Como em um blind date (encontro às cegas), as startups e outras instituições dispostas a oferecer a solução só vão saber no dia do Matchmaking quem propôs cada demanda. No evento, as grandes empresas vão fazer um “pitch invertido”: em vez de oferecer seu produto, vão detalhar os problemas que querem resolver e para os quais estão dispostos a contratar o solucionador.
Durante todo o dia, os potenciais solucionadores terão também a oportunidade de firmar parcerias com fomentadores (instituições de apoio, fomento e ensino) e com outros participantes para candidatar-se a atender às demandas propostas.

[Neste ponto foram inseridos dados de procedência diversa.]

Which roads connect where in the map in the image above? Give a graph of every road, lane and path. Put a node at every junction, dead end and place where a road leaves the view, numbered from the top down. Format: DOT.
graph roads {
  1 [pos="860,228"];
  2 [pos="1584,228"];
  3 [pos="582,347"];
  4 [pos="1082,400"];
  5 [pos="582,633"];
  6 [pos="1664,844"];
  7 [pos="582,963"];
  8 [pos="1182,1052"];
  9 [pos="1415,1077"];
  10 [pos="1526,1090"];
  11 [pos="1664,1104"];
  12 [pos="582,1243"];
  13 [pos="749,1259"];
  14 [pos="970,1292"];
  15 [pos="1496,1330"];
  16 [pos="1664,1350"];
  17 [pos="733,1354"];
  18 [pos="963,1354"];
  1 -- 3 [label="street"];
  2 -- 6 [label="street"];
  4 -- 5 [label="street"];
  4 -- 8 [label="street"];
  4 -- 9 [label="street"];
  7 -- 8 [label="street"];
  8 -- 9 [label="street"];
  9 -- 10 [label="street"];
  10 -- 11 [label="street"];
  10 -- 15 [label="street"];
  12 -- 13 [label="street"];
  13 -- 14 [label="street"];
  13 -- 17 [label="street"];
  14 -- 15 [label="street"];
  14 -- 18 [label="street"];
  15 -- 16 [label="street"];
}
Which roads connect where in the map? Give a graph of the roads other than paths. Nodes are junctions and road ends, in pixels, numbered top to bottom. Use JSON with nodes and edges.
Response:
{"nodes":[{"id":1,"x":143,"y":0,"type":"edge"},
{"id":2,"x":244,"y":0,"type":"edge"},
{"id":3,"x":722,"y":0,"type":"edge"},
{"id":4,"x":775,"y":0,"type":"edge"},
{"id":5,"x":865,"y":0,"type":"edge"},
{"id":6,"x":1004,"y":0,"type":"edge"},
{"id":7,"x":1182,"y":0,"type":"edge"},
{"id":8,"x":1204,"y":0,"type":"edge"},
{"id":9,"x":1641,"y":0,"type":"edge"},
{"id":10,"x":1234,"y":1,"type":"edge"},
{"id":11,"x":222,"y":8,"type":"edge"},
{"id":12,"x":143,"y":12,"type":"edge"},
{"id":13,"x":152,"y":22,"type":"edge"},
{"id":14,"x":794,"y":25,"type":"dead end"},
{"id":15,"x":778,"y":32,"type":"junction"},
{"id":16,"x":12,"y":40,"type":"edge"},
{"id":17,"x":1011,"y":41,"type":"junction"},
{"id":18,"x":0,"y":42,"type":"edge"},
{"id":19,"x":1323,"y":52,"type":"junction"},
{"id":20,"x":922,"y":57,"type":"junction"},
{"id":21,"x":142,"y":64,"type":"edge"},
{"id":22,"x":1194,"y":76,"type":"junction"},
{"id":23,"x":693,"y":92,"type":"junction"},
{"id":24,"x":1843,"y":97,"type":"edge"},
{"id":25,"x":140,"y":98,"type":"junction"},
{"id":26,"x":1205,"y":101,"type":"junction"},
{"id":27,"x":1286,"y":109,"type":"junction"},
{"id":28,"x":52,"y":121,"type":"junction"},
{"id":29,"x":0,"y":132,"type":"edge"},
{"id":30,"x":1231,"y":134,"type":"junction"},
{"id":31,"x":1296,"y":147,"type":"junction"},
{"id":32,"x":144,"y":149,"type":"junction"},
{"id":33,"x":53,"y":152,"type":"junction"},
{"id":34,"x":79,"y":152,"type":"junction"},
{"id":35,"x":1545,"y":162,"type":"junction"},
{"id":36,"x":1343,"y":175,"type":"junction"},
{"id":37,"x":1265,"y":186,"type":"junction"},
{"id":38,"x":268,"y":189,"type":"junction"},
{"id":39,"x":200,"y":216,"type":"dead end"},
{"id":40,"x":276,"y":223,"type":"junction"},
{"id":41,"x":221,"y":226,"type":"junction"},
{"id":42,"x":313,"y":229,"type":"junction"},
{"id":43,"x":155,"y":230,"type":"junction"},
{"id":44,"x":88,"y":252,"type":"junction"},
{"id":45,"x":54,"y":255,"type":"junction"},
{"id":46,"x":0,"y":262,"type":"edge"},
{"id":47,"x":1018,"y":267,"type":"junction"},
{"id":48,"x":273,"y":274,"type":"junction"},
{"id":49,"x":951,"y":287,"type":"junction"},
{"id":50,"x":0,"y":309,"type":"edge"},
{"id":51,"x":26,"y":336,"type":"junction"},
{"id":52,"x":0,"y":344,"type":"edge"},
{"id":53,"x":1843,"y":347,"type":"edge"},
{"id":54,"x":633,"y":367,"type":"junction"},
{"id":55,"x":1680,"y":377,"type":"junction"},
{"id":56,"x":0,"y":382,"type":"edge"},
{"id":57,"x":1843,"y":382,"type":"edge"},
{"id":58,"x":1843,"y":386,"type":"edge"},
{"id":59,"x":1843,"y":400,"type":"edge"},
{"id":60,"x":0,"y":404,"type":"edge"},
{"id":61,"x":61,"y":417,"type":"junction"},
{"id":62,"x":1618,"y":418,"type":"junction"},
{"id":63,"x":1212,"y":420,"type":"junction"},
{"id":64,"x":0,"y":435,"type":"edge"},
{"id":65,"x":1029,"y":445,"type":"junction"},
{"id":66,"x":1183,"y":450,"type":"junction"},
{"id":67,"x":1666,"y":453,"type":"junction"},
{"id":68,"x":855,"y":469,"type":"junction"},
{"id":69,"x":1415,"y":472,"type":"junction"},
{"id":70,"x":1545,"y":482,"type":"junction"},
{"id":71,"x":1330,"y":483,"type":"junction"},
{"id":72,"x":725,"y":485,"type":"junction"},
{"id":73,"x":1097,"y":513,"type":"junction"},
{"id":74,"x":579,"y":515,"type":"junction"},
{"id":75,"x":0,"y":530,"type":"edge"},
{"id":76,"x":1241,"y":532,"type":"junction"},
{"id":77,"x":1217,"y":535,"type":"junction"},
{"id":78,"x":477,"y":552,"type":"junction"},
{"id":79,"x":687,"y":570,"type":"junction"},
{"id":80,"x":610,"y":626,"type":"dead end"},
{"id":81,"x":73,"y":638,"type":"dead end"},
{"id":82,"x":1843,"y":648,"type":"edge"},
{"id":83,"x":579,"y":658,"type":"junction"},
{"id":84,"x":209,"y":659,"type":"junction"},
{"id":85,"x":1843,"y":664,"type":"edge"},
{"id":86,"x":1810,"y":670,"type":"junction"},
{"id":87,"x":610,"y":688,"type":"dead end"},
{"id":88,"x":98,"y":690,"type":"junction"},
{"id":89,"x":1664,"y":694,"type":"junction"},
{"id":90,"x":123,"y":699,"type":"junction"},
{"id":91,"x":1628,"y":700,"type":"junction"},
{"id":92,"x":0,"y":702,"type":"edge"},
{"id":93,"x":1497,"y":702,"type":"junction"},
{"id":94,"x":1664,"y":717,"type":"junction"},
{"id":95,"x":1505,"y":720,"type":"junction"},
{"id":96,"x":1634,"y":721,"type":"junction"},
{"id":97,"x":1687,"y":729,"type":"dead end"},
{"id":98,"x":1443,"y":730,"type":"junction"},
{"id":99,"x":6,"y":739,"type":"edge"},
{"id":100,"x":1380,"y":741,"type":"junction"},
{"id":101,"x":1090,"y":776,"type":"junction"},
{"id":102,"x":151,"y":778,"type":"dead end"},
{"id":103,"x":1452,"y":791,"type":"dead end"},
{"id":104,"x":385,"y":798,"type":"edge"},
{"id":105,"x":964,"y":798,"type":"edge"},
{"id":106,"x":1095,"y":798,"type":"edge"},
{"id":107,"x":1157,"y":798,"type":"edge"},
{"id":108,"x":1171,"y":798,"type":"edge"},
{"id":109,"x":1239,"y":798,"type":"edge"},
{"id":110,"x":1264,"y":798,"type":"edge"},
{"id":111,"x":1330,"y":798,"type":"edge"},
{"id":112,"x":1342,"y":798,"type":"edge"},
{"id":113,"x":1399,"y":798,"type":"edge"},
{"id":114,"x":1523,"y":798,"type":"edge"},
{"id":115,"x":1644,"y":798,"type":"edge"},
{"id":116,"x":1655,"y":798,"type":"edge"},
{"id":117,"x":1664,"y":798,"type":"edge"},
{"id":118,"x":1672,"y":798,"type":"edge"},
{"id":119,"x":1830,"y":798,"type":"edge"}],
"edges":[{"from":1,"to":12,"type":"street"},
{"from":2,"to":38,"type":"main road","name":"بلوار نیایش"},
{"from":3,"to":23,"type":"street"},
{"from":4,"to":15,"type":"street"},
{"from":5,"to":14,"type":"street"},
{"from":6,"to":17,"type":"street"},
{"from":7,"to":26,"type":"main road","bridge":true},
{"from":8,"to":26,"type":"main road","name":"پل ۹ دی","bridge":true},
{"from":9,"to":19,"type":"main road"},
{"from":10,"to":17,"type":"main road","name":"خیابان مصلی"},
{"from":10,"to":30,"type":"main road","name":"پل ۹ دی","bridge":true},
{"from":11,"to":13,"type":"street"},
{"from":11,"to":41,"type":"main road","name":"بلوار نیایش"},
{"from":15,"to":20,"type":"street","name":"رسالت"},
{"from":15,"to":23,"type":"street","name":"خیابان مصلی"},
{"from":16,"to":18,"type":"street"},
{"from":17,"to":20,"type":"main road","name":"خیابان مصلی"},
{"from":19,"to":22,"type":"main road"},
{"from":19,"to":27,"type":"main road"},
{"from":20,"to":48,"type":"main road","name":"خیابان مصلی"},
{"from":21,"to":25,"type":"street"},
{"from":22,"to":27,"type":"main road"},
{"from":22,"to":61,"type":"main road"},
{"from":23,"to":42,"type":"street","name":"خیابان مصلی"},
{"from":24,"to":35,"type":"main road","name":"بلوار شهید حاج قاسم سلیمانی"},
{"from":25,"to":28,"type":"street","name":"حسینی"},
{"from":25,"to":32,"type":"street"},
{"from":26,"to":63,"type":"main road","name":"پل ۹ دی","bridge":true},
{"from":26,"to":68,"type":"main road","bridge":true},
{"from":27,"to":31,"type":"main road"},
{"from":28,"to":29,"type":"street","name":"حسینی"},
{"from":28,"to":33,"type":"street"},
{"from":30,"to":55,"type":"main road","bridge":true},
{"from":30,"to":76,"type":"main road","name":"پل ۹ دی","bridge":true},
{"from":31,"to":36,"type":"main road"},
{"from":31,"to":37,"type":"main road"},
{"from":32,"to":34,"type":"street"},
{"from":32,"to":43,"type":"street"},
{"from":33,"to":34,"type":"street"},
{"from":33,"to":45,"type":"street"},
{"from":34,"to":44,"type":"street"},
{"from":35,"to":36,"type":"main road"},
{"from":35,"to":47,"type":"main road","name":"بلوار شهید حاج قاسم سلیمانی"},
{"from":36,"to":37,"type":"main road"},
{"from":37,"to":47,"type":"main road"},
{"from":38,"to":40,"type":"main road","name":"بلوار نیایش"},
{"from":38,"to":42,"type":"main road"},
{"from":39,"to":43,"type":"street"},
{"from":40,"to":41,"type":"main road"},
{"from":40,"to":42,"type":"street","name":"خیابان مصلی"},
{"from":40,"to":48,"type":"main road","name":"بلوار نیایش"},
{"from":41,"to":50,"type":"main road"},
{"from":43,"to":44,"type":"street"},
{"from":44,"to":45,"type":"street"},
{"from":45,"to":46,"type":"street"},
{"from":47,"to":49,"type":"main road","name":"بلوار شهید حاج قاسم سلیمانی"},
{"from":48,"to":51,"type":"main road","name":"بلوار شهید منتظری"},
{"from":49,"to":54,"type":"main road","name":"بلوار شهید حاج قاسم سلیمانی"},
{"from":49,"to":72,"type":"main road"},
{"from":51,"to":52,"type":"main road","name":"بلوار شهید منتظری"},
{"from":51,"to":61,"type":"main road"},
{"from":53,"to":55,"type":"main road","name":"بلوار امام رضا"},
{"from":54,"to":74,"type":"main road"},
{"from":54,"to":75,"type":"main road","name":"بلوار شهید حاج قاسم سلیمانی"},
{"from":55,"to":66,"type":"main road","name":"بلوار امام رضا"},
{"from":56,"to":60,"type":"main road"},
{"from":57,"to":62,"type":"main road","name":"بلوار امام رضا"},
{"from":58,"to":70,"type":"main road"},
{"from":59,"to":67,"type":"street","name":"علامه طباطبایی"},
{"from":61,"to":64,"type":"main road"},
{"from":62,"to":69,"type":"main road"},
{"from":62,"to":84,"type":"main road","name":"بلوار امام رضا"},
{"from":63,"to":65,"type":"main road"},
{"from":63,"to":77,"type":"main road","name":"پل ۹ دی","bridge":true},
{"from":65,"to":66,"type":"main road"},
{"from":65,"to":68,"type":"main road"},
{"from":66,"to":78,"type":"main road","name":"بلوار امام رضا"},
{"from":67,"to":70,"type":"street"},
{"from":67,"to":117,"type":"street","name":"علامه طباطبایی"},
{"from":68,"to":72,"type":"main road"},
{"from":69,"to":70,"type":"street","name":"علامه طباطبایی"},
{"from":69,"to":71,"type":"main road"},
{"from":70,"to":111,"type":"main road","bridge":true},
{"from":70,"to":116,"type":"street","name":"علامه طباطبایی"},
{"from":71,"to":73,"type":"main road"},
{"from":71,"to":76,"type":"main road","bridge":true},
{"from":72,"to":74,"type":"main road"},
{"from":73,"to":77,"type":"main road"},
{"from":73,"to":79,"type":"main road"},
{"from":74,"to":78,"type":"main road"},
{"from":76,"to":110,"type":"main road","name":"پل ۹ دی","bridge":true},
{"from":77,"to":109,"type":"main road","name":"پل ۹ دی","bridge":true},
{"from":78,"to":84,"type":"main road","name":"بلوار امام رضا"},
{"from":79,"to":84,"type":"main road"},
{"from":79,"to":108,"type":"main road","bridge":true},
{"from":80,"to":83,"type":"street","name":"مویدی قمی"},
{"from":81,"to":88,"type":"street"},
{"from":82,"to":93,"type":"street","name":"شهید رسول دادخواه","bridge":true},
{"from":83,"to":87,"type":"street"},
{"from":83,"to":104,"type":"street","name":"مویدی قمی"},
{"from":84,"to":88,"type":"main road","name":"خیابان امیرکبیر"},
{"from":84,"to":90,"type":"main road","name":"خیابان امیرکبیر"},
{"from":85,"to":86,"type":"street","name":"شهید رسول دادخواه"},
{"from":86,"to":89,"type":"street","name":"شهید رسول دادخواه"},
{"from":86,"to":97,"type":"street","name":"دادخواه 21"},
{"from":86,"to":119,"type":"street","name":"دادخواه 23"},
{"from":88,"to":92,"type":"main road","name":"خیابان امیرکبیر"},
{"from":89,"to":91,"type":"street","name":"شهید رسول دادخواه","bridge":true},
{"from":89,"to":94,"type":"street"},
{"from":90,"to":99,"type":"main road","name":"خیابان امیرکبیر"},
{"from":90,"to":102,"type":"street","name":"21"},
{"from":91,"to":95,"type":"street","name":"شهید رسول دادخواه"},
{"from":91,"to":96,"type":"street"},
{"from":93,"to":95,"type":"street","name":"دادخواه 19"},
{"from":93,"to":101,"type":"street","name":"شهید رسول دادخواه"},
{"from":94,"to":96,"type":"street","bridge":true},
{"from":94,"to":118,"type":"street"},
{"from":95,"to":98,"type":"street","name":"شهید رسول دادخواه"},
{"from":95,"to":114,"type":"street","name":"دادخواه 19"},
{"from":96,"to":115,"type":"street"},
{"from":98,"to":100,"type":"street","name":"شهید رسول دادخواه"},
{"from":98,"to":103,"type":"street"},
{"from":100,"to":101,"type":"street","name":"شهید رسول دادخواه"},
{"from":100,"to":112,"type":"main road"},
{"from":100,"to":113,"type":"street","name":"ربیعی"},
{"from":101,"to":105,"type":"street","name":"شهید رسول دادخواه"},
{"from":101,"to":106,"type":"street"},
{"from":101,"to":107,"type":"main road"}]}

Mentoria, proposta e negociação
Após o evento, quem se candidatou a solucionador será convidado a participar de uma mentoria online com a equipe do Link, que vai dar orientações para a elaboração das propostas de solução, que serão enviadas às empresas demandantes, iniciando o processo de negociação, visando concretizar a assinatura do contrato.
Quem pode participar
Contratantes – Os “demandantes” do Link Vale do Pinhão e Ecossistemas Metropolitanos de Inovação são oito grandes indústrias e empresas de Curitiba e RMC: Magius Metalúrgica Industrial, Bosch, Volvo, CNH, Ademicon, O Boticário, Furukawa e Klabin. Como participar: As inscrições para demandantes estão encerradas. A seleção dos demandantes foi feita a partir do convite a grandes empresas e indústrias da capital paranaense e região metropolitana no lançamento do projeto, em novembro de 2023.
Potenciais contratados – Os “solucionadores” são startups, empresas, pesquisadores de universidades, entusiastas de inovação, empresas de qualquer porte, startups, empresas juniores, grupos de pesquisa, Núcleos de Inovação Tecnológica, mestrandos, doutorandos de Curitiba e Região Metropolitana interessados em conhecer as 64 oportunidades e submeter propostas de solução. Como participar: É necessário se inscrever à participação do Matchmaking no site do projeto Link e comparecer ao evento presencial, em 17/6. Também é importante conhecer e selecionar previamente os desafios de interesse da edição 2024.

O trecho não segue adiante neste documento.